Move back to your home folder and change to the root user.
cd
sudo su
Create a folder to store the Incus keys:
mkdir -p /etc/apt/keyrings/
Download the keys to the folder we created:
curl -fsSL https://pkgs.zabbly.com/key.asc -o /etc/apt/keyrings/zabbly.asc
Add the repository for Incus using the keys.

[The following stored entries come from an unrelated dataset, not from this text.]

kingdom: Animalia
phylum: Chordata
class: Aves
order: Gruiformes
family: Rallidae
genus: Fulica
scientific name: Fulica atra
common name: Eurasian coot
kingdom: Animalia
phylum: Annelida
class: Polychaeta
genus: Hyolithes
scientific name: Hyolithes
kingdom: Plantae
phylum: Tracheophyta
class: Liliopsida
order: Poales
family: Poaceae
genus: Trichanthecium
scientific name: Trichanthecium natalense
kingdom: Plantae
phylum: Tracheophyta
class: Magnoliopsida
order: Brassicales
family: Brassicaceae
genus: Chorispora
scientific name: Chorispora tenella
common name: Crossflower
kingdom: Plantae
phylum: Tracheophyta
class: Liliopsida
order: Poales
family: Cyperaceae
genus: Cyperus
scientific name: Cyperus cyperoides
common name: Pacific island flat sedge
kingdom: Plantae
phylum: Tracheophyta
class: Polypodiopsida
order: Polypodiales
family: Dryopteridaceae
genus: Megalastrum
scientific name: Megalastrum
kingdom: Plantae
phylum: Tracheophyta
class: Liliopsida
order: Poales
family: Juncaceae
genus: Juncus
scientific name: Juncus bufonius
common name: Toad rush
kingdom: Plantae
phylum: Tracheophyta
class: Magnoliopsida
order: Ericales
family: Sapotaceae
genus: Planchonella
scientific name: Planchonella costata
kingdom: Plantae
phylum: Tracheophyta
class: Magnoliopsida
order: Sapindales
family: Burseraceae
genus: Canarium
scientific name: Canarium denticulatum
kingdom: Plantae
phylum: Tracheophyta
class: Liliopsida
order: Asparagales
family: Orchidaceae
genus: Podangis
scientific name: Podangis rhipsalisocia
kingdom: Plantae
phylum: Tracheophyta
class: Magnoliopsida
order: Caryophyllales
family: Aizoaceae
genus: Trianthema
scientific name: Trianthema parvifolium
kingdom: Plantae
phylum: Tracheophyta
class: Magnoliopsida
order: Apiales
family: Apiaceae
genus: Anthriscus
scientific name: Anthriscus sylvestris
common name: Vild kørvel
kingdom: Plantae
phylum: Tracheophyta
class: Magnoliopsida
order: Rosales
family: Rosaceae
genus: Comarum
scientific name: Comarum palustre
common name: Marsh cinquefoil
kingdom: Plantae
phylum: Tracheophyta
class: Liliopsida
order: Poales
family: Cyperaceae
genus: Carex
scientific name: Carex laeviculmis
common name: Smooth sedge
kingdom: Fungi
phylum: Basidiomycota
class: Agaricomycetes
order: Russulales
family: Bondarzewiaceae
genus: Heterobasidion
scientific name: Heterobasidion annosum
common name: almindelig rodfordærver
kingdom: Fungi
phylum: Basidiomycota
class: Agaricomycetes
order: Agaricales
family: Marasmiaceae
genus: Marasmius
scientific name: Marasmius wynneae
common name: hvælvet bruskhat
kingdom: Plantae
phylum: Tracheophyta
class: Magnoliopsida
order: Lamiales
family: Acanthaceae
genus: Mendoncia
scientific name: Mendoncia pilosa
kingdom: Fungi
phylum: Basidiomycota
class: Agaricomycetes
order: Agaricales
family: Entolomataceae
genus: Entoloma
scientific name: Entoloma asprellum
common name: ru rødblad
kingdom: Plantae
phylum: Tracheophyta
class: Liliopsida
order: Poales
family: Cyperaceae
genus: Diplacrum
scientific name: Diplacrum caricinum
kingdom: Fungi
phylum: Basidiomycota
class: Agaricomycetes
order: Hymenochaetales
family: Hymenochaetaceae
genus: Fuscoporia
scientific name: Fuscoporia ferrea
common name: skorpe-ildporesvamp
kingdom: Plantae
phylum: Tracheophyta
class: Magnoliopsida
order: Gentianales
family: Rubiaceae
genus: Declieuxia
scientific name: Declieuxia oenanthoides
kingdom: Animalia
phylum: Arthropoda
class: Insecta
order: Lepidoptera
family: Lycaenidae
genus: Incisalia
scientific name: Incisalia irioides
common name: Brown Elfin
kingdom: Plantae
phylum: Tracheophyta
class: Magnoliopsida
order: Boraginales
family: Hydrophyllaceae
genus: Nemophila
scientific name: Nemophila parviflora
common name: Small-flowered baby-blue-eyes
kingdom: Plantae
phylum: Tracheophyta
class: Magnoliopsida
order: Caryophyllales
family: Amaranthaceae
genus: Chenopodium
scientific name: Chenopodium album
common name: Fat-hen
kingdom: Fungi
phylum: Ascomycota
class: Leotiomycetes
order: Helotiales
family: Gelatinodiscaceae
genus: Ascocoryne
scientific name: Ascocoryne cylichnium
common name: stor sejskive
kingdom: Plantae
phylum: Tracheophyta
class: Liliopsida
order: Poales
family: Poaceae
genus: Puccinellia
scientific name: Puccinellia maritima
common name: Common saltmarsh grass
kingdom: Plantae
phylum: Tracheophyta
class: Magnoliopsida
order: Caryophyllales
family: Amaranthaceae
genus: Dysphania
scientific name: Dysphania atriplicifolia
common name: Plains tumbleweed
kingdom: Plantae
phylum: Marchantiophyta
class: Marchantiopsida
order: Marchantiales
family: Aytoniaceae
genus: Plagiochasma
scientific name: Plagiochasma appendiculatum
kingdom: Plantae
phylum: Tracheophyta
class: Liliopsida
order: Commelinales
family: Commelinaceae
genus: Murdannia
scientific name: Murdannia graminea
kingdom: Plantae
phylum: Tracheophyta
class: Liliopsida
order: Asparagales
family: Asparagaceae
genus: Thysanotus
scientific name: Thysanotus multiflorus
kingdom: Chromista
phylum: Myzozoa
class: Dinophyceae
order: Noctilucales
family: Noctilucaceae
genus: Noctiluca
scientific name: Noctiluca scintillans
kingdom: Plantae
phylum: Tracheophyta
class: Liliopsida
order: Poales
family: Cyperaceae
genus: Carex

Cut and paste the entire code segment into your terminal and press enter.
sh -c 'cat <<EOF > /etc/apt/sources.list.d/zabbly-incus-stable.sources
Enabled: yes
Types: deb
URIs: https://pkgs.zabbly.com/incus/stable
Suites: $(. /etc/os-release && echo ${VERSION_CODENAME})
Components: main
Architectures: $(dpkg --print-architecture)
Signed-By: /etc/apt/keyrings/zabbly.asc
EOF'
Update the repositories.
apt update
Exit out of root back to your account on the server.
exit
Install incus:
sudo apt install incus -y
Put your user into the incus admin group and verify:
sudo usermod -aG incus-admin scott
newgrp incus-admin
groups
Install zfs support to your server.
sudo apt install -y zfsutils-linux
Reboot your server before continuing.
sudo reboot now
Log back into the server and setup incus for first time use. Watch the video for details:
incus admin init
You can list containers with:
incus list
At this point the list is empty because we have not created any containers.
To list all of the images available from which containers can be created:
incus image list images:
To create a container:
incus launch images:ubuntu/22.04 first
The above container is on an internal NAT and has outbound access through “incusbr0”, however it cannot be reached from your LAN because the address is private to the incus server.
To create a container with an address on the main LAN, you must create a profile that uses our bridge0 virtual switch we created using netplan earlier.
incus profile create bridgeprofile
incus profile device add bridgeprofile eth0 nic nictype=bridged parent=bridge0
We can now use the bridgeprofile to create a new container with an address on your LAN:
incus launch images:ubuntu/22.04 second --profile default --profile bridgeprofile
My main LAN DHCP range is on 172.16.1.x.
incus list
You can stop an incus container:
incus stop first
You can also delete an incus container:
incus delete first
You can connect to an incus container to interact with it.
incus shell second
Incus containers are functionally equivalent to any operating system container and they provide a lean and efficient virtual environment in which to host applications.